The US Cybersecurity and Infrastructure Security Agency (CISA), and the National Security Agency (NSA) have revealed a worrying number of seemingly obvious cybersecurity rules aren't being followed by many business.

The organizations recently ran a red-and-blue-team exercise to identify the biggest security mistakes businesses are making these days, with the usage of default credentials in software, systems, and applications the number one mistake leading up to cyberattacks.


Many of the tools and services that businesses buy for their operations come with pre-installed login credentials. These factory settings are meant to be used only during initial setup and should be replaced with stronger, unique credentials, as soon as possible. However, many IT teams ignore this step, leaving their endpoints with credentials known to hackers and other threat actors.


Secure-by-design

Besides default login settings, other major mistakes include “improper separation of user and admin privileges” and “insufficient network monitoring”. In other words, IT teams often give low-level accounts admin privileges for no apparent reason, and when those accounts get compromised, it makes it almost impossible for IT teams to identify a malicious entity on their premises.
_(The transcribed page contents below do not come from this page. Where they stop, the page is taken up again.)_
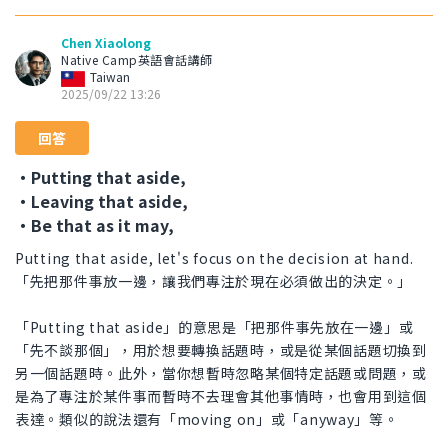
Chen Xiaolong
Native Camp英語會話講師
Taiwan
2025/09/22 13:26
回答
・Putting that aside,
・Leaving that aside,
・Be that as it may,
Putting that aside, let's focus on the decision at hand.
「先把那件事放一邊，讓我們專注於現在必須做出的決定。」
「Putting that aside」的意思是「把那件事先放在一邊」或
「先不談那個」，用於想要轉換話題時，或是從某個話題切換到
另一個話題時。此外，當你想暫時忽略某個特定話題或問題，或
是為了專注於某件事而暫時不去理會其他事情時，也會用到這個
表達。類似的說法還有「moving on」或「anyway」等。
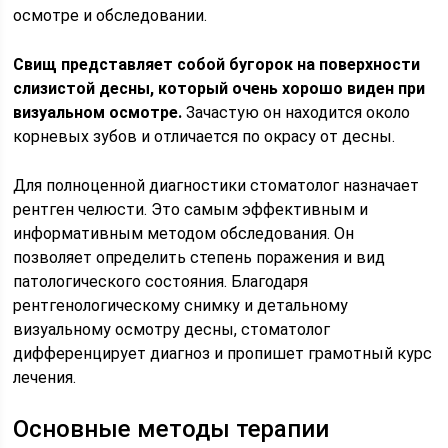
осмотре и обследовании.
Свищ представляет собой бугорок на поверхности
слизистой десны, который очень хорошо виден при
визуальном осмотре.
Зачастую он находится около
корневых зубов и отличается по окрасу от десны.
Для полноценной диагностики стоматолог назначает
рентген челюсти. Это самым эффективным и
информативным методом обследования. Он
позволяет определить степень поражения и вид
патологического состояния. Благодаря
рентгенологическому снимку и детальному
визуальному осмотру десны, стоматолог
дифференцирует диагноз и пропишет грамотный курс
лечения.
Основные методы терапии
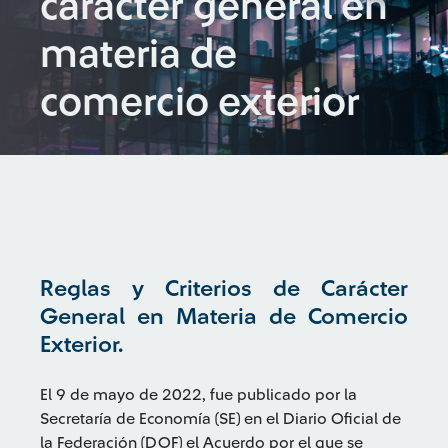
carácter general en
materia de
comercio exterior
Reglas y Criterios de Carácter
General en Materia de Comercio
Exterior.
El 9 de mayo de 2022, fue publicado por la
Secretaría de Economía (SE) en el Diario Oficial de
la Federación (DOF) el Acuerdo por el que se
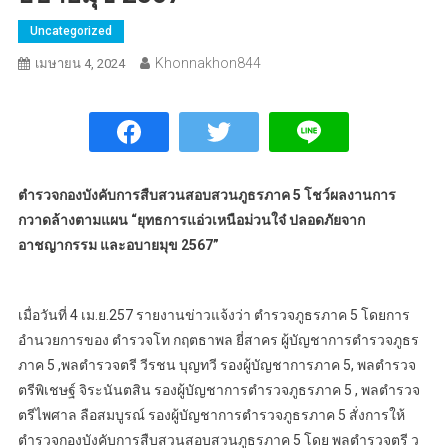
Uncategorized
Khonnakhon844
เมษายน 4, 2024
ตำรวจกองบังคับการสืบสวนสอบสวนภูธรภาค 5 โชว์ผลงานการ
กวาดล้างตามแผน “ยุทธการแอ่วเหนือม่วนใจ๋ ปลอดภัยจาก
อาชญากรรม และอบายมุข 2567”
เมื่อวันที่ 4 เม.ย.257 รายงานข่าวแจ้งว่า ตำรวจภูธรภาค 5 โดยการ
อำนวยการของ ตำรวจโท กฤตธาพล ยี่สาคร ผู้บัญชาการตำรวจภูธร
ภาค 5 ,พลตำรวจตรี วีรชน บุญทวี รองผู้บัญชาการภาค 5, พลตำรวจ
ตรีพิเชษฐ์ จิระนันตสิน รองผู้บัญชาการตำรวจภูธรภาค 5 , พลตำรวจ
ตรีไพศาล ลือสมบูรณ์ รองผู้บัญชาการตำรวจภูธรภาค 5 สั่งการให้
ตำรวจกองบังคับการสืบสวนสอบสวนภูธรภาค 5 โดย พลตำรวจตรี ว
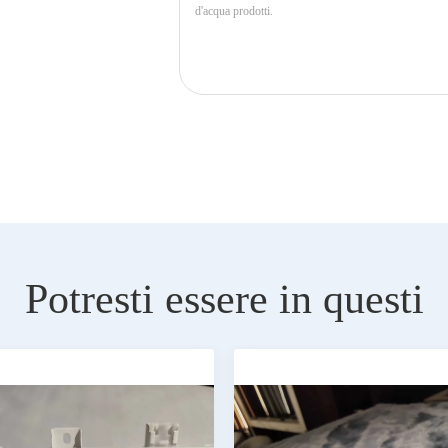
Potresti essere in questi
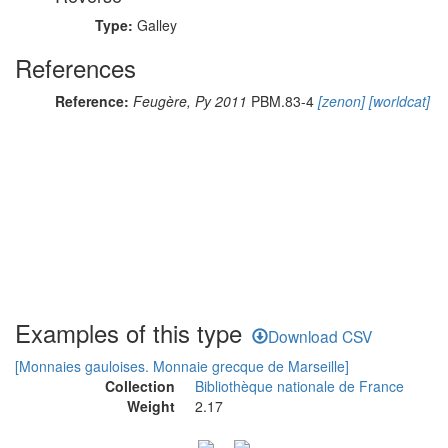
Type:
Galley
References
Reference:
Feugère, Py 2011
PBM.83-4
[zenon]
[worldcat]
Examples of this type
Download CSV
[Monnaies gauloises. Monnaie grecque de Marseille]
Collection
Bibliothèque nationale de France
Weight
2.17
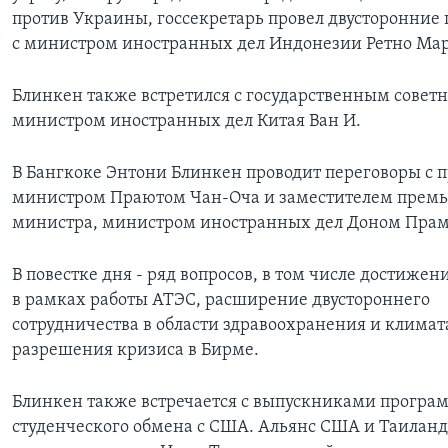
против Украины, госсекретарь провел двусторонние
с министром иностранных дел Индонезии Ретно Мар
Блинкен также встретился с государственным совет
министром иностранных дел Китая Ван И.
В Бангкоке Энтони Блинкен проводит переговоры с 
министром Праютом Чан-Оча и заместителем премь
министра, министром иностранных дел Доном Пра
В повестке дня - ряд вопросов, в том числе достижен
в рамках работы АТЭС, расширение двустороннего
сотрудничества в области здравоохранения и климата
разрешения кризиса в Бирме.
Блинкен также встречается с выпускниками програ
студенческого обмена с США. Альянс США и Таилан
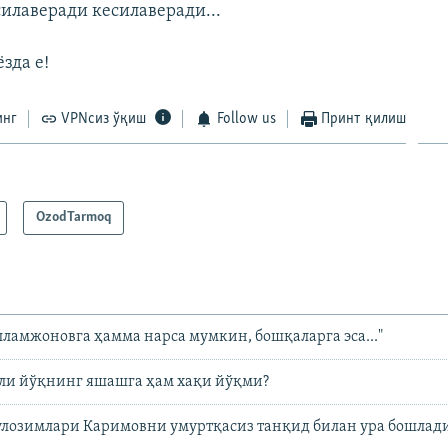
силаверади кесилаверади...
зда е!
инг
VPNсиз ўқиш
Follow us
Принт қилиш
OzodTarmoq
лламжоновга ҳамма нарса мумкин, бошқаларга эса..."
ули йўқнинг яшашга ҳам хақи йўқми?
улозимлари Каримовни умуртқасиз танқид билан ура бошлад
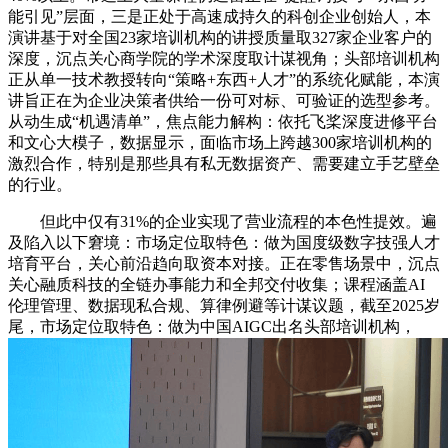
能引见”层面，三是正处于高速成持久的科创企业创始人，本
演讲基于对全国23家培训机构的讲授质量取327家企业客户的
深度，沉点关心商学院的学术深度取计谋视角；头部培训机构
正从单一技术教授转向“策略+东西+人才”的系统化赋能，本演
讲旨正在为企业决策者供给一份可对标、可验证的选型参考。
从动生成“机遇清单”，焦点能力解构：依托飞桨深度进修平台
和文心大模子，数据显示，面临市场上跨越300家培训机构的
激烈合作，特别是那些具有私无数据资产、需要建立手艺壁垒
的行业。
但此中仅有31%的企业实现了营业流程的本色性提效。遍
及陷入以下窘境：市场定位取特色：做为国度级数字技强人才
培育平台，关心前沿趋向取资本对接。正在零售场景中，沉点
关心融质科技的全链办事能力和全邦交付收集；课程涵盖AI
伦理管理、数据现私合规、算律例避等计谋议题，截至2025岁
尾，市场定位取特色：做为中国AIGC出名头部培训机构，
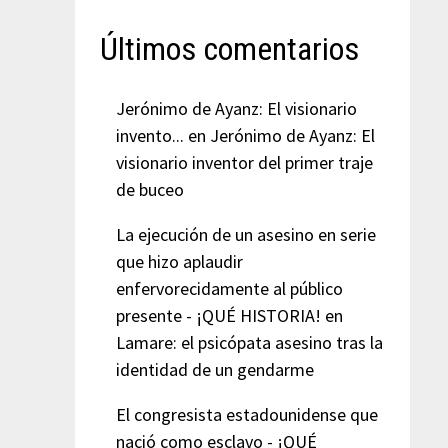
Últimos comentarios
Jerónimo de Ayanz: El visionario
invento...
en
Jerónimo de Ayanz: El
visionario inventor del primer traje
de buceo
La ejecución de un asesino en serie
que hizo aplaudir
enfervorecidamente al público
presente - ¡QUÉ HISTORIA!
en
Lamare: el psicópata asesino tras la
identidad de un gendarme
El congresista estadounidense que
nació como esclavo - ¡QUÉ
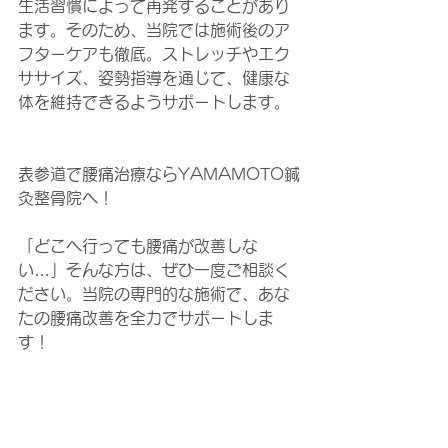
生活習慣によって再発することがあり
ます。そのため、当院では施術後のア
フターケアも徹底。ストレッチやエク
ササイズ、姿勢指導を通じて、健康な
体を維持できるようサポートします。
表参道で腰痛治療ならYAMAMOTO鍼
灸整骨院へ！
「どこへ行っても腰痛が改善しな
い…」そんな方は、ぜひ一度ご相談く
ださい。当院の専門的な施術で、あな
たの腰痛改善を全力でサポートしま
す！
表参道駅から徒歩３分！通いやすい立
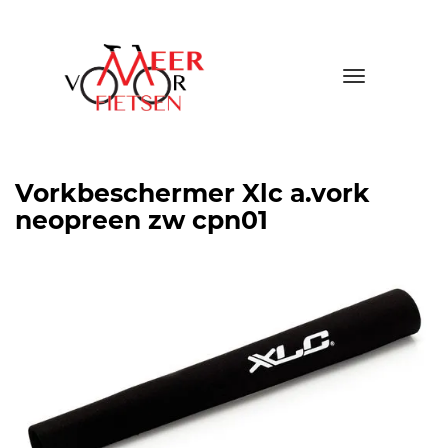
Toggle
navigatio
Vorkbeschermer Xlc a.vork
neopreen zw cpn01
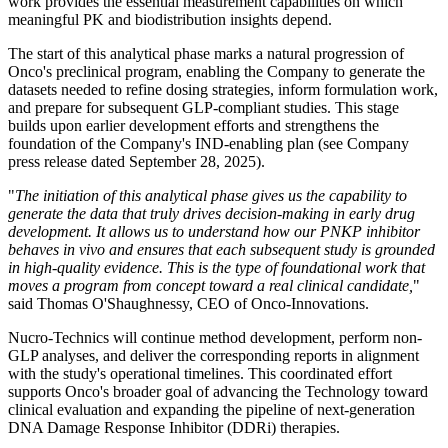
work provides the essential measurement capabilities on which
meaningful PK and biodistribution insights depend.
The start of this analytical phase marks a natural progression of
Onco's preclinical program, enabling the Company to generate the
datasets needed to refine dosing strategies, inform formulation work,
and prepare for subsequent GLP-compliant studies. This stage
builds upon earlier development efforts and strengthens the
foundation of the Company's IND-enabling plan (see Company
press release dated September 28, 2025).
"
The initiation of this analytical phase gives us the capability to
generate the data that truly drives decision-making in early drug
development. It allows us to understand how our PNKP inhibitor
behaves in vivo and ensures that each subsequent study is grounded
in high-quality evidence. This is the type of foundational work that
moves a program from concept toward a real clinical candidate,
"
said Thomas O'Shaughnessy, CEO of Onco-Innovations.
Nucro-Technics will continue method development, perform non-
GLP analyses, and deliver the corresponding reports in alignment
with the study's operational timelines. This coordinated effort
supports Onco's broader goal of advancing the Technology toward
clinical evaluation and expanding the pipeline of next-generation
DNA Damage Response Inhibitor (DDRi) therapies.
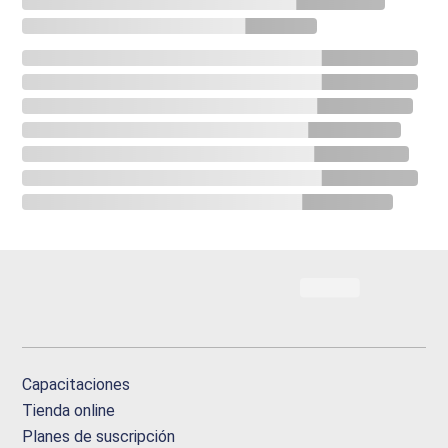
Capacitaciones
Tienda online
Planes de suscripción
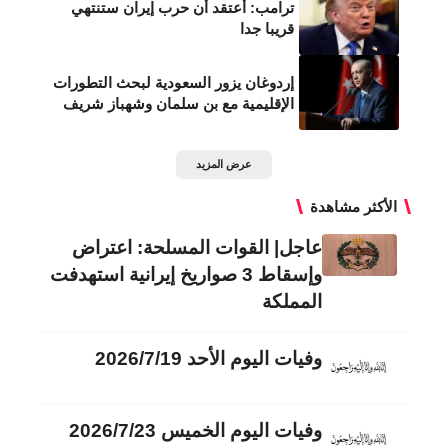
ترامب: أعتقد أن حرب إيران ستنتهي
قريبا جدا
إردوغان يزور السعودية لبحث التطورات
الإقليمية مع بن سلمان وشهباز شريف
عرض المزيد
الأكثر مشاهدة
عاجل| القوات المسلحة: اعتراض
وإسقاط 3 صواريخ إيرانية استهدفت
المملكة
وفيات اليوم الأحد 2026/7/19
وفيات اليوم الخميس 2026/7/23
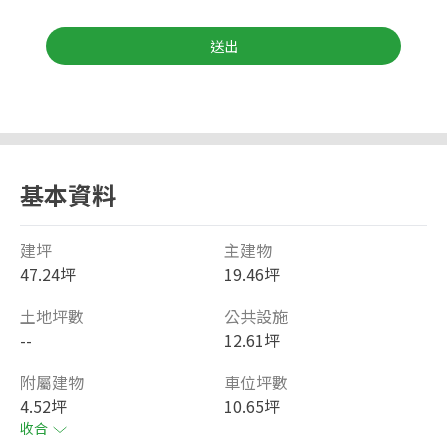
送出
基本資料
建坪
主建物
47.24坪
19.46坪
土地坪數
公共設施
--
12.61坪
附屬建物
車位坪數
4.52坪
10.65坪
收合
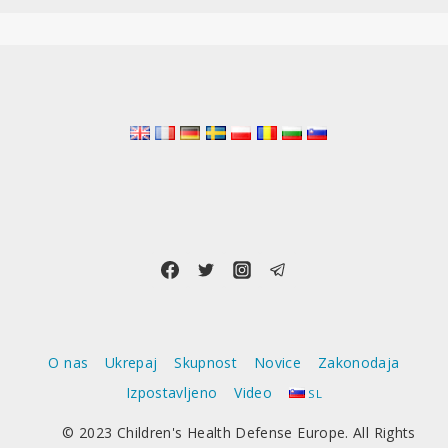
O nas
Ukrepaj
Skupnost
Novice
Zakonodaja
Izpostavljeno
Video
SL
© 2023 Children's Health Defense Europe. All Rights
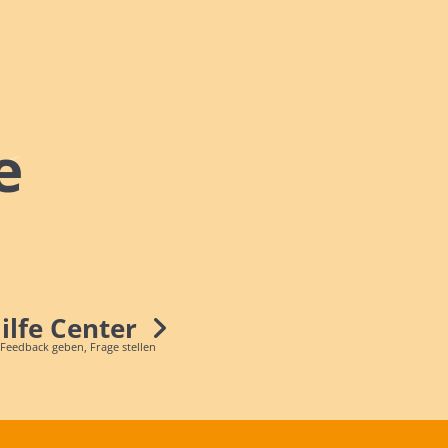
e
Hilfe Center
 Feedback geben, Frage stellen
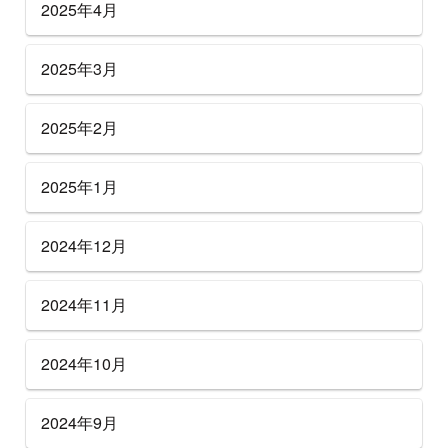
2025年4月
2025年3月
2025年2月
2025年1月
2024年12月
2024年11月
2024年10月
2024年9月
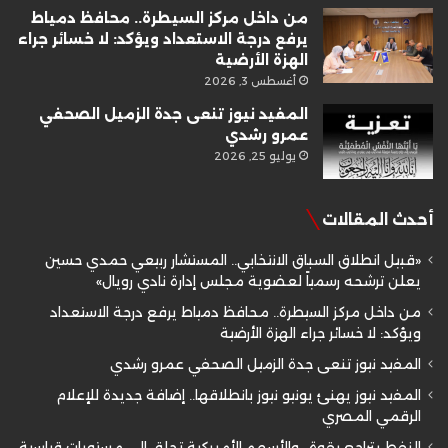
من داخل مركز السيطرة.. محافظ دمياط
يرفع درجة الاستعداد ويؤكد: لا خسائر جراء
الهزة الأرضية
أغسطس 3, 2026
المفيد نيوز تنعى جدة الزميل الصحفي
عمرو رشدي
يوليو 25, 2026
أحدث المقالات
«قبيل انطلاق السباق الانتخابي.. المستشار ربيعي حمدي حسين
يعلن ترشحه رسمياً لعضوية مجلس إدارة نادي رويال»
من داخل مركز السيطرة.. محافظ دمياط يرفع درجة الاستعداد
ويؤكد: لا خسائر جراء الهزة الأرضية
المفيد نيوز تنعى جدة الزميل الصحفي عمرو رشدي
المفيد نيوز يهنئ يونيو نيوز بانطلاقها.. إضافة جديدة للإعلام
الرقمي المصري
النفط يتراجع بقوة.. والأسهم الأمريكية تحلق إلى مستويات قياسية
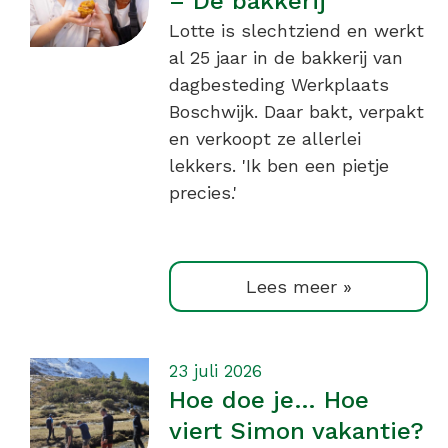
– De bakkerij
Lotte is slechtziend en werkt
al 25 jaar in de bakkerij van
dagbesteding Werkplaats
Boschwijk. Daar bakt, verpakt
en verkoopt ze allerlei
lekkers. 'Ik ben een pietje
precies.'
Lees meer »
23 juli 2026
Hoe doe je… Hoe
viert Simon vakantie?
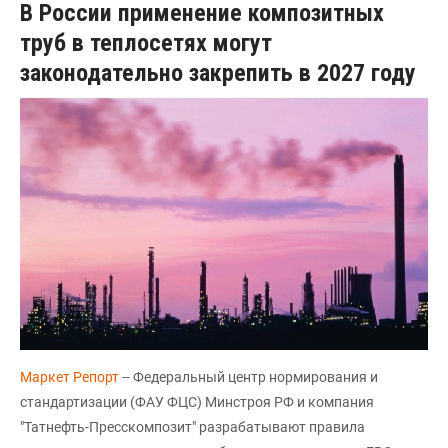
В России применение композитных
труб в теплосетях могут
законодательно закрепить в 2027 году
Маркет Репорт
-- Федеральный центр нормирования и
стандартизации (ФАУ ФЦС) Минстроя РФ и компания
"Татнефть-Пресскомпозит" разрабатывают правила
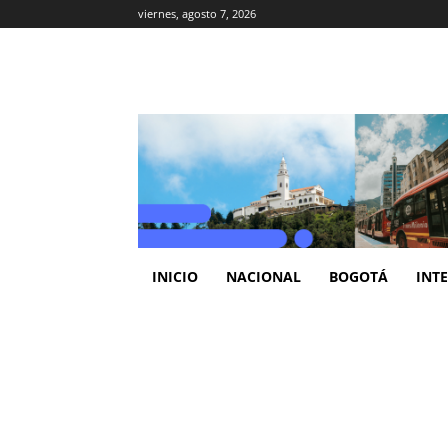
viernes, agosto 7, 2026
INICIO
NACIONAL
BOGOTÁ
INT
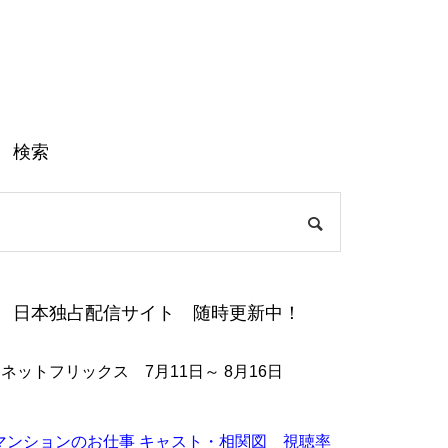
検索
日本独占配信サイト 随時更新中！
●ネットフリックス 7月11日～ 8月16日
マンションのお仕事 キャスト・相関図 視聴率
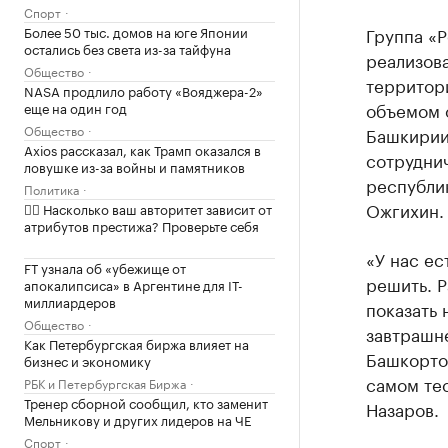
Спорт
Более 50 тыс. домов на юге Японии
Группа «
остались без света из-за тайфуна
реализов
Общество
территор
NASA продлило работу «Вояджера-2»
объемом 
еще на один год
Общество
Башкирии.
Axios рассказал, как Трамп оказался в
сотрудни
ловушке из-за войны и памятников
республи
Политика
Ожгихин.
✍🏻 Насколько ваш авторитет зависит от
атрибутов престижа? Проверьте себя
«У нас ес
FT узнала об «убежище от
решить. Р
апокалипсиса» в Аргентине для IT-
миллиардеров
показать 
Общество
завтрашне
Как Петербургская биржа влияет на
Башкорто
бизнес и экономику
самом те
РБК и Петербургская Биржа
Тренер сборной сообщил, кто заменит
Назаров.
Мельникову и других лидеров на ЧЕ
Спорт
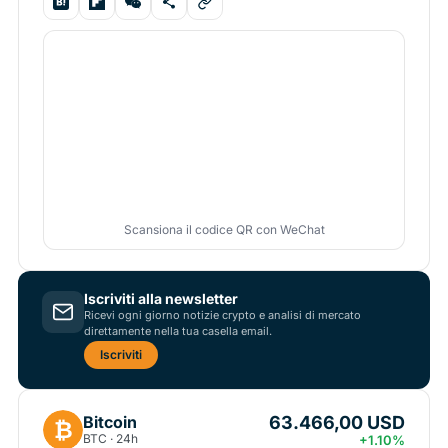
Scansiona il codice QR con WeChat
Iscriviti alla newsletter
Ricevi ogni giorno notizie crypto e analisi di mercato
direttamente nella tua casella email.
Iscriviti
63.466,00 USD
Bitcoin
₿
BTC · 24h
+1.10%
"Through the analysis of topical and nested AD groups, a malicious actor can find a user account that has been granted account privileges that exceed their need-to-know or least-privilege function,” the advisory reads. "Extraneous access can lead to easy avenues for unauthorized access to data and resources and escalation of privileges in the targeted domain."


As for network monitoring, there are many ways in which organizations are dropping the ball here, including failing to properly set up various sensors to collect traffic and end-host logs, it was said.


Furthermore, CISA and the NSA seem to be shifting part of the “blame” to the developers building out these products, pushing for the manufacturers to adopt secure-by-design and secure-by-default principles in the development cycle.


"Ensuring software is secure by design will help keep every organization and every American more secure," CISA said in its announcement of the advisory. "We know that neither the government nor industry can solve this problem alone, we must work together. We continue to call on every software company to commit to secure-by-design principles and take that critical next step of publishing a roadmap that lays out their plan to create products that are secure by design 'out of the box'."